TEXT:
= = =
When adjustable rate mortgages reach the end of their “fixed rate” period, some homeowners are unprepared for the upward-adjusting mortgage payments and that can lead to payment shock.

It doesn’t mean that sub-prime mortgages are bad for all homeowners, however.

A little known fact: Nearly all sub-prime ARMs carry an initial fixed period of 24 months or more. This means that the sub-prime borrower has at least two years to make financial adjustments that include:

  1. Paying collections, charge-offs and other delinquent accounts
  2. Making timely payments on loans, credit cards, and open charge accounts
  3. Reduce his monthly debt load with systematic payments to creditors

All of these actions help the homeowner ascend from sub-prime borrower status and into the realm of “prime” loans. It’s the responsibility of the loan officer to help guide the way.

A trusted loan officer will help a sub-prime borrower to develop a financial plan and will hold them accountable. Then, as the borrower’s status changes from “sub-prime” to “prime” because of better credit scores and payment history, the loan officer will remortgage the borrower out of his sub-prime loans and into a new, more favorable (fixed-rate, perhaps?) loan.

For borrowers who follow “the plan”, their sub-prime loan will never adjust –they’ll get rid of the loan before that two year period ends.

This is a terrific method for reducing sub-prime ARMs in foreclosure — improve a homeowner’s credit rating so they can leave the sub-prime world on their own accord and before their payment ever has a chance to change.
= = =
ENTRIES SUPPLIED:
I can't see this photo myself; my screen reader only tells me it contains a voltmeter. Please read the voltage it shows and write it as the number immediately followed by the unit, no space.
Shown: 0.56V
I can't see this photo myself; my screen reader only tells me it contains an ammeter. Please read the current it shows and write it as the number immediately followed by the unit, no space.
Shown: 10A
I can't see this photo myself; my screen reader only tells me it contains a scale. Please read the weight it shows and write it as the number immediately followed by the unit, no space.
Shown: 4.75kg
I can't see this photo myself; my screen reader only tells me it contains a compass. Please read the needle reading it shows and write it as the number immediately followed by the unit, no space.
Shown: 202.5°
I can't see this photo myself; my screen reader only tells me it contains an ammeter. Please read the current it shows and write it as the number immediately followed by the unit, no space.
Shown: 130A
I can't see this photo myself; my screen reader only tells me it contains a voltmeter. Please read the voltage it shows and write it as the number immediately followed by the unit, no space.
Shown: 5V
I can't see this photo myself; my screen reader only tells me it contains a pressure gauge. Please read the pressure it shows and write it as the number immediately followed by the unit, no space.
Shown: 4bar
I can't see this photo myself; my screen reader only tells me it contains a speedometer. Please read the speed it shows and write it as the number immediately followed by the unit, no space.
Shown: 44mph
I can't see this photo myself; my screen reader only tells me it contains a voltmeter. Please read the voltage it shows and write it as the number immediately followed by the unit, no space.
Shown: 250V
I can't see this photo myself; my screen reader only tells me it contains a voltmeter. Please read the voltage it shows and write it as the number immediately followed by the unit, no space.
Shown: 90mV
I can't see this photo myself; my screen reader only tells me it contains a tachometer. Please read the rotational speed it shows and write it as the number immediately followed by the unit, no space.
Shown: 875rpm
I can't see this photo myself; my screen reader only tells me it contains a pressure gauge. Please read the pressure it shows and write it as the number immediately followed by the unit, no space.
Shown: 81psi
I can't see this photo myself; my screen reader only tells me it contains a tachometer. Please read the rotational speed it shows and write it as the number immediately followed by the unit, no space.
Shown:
= = =
Please transcribe the part of the sub-prime mortgage text starting at "All of these" and ending at "guide the way.".

All of these actions help the homeowner ascend from sub-prime borrower status and into the realm of “prime” loans. It’s the responsibility of the loan officer to help guide the way.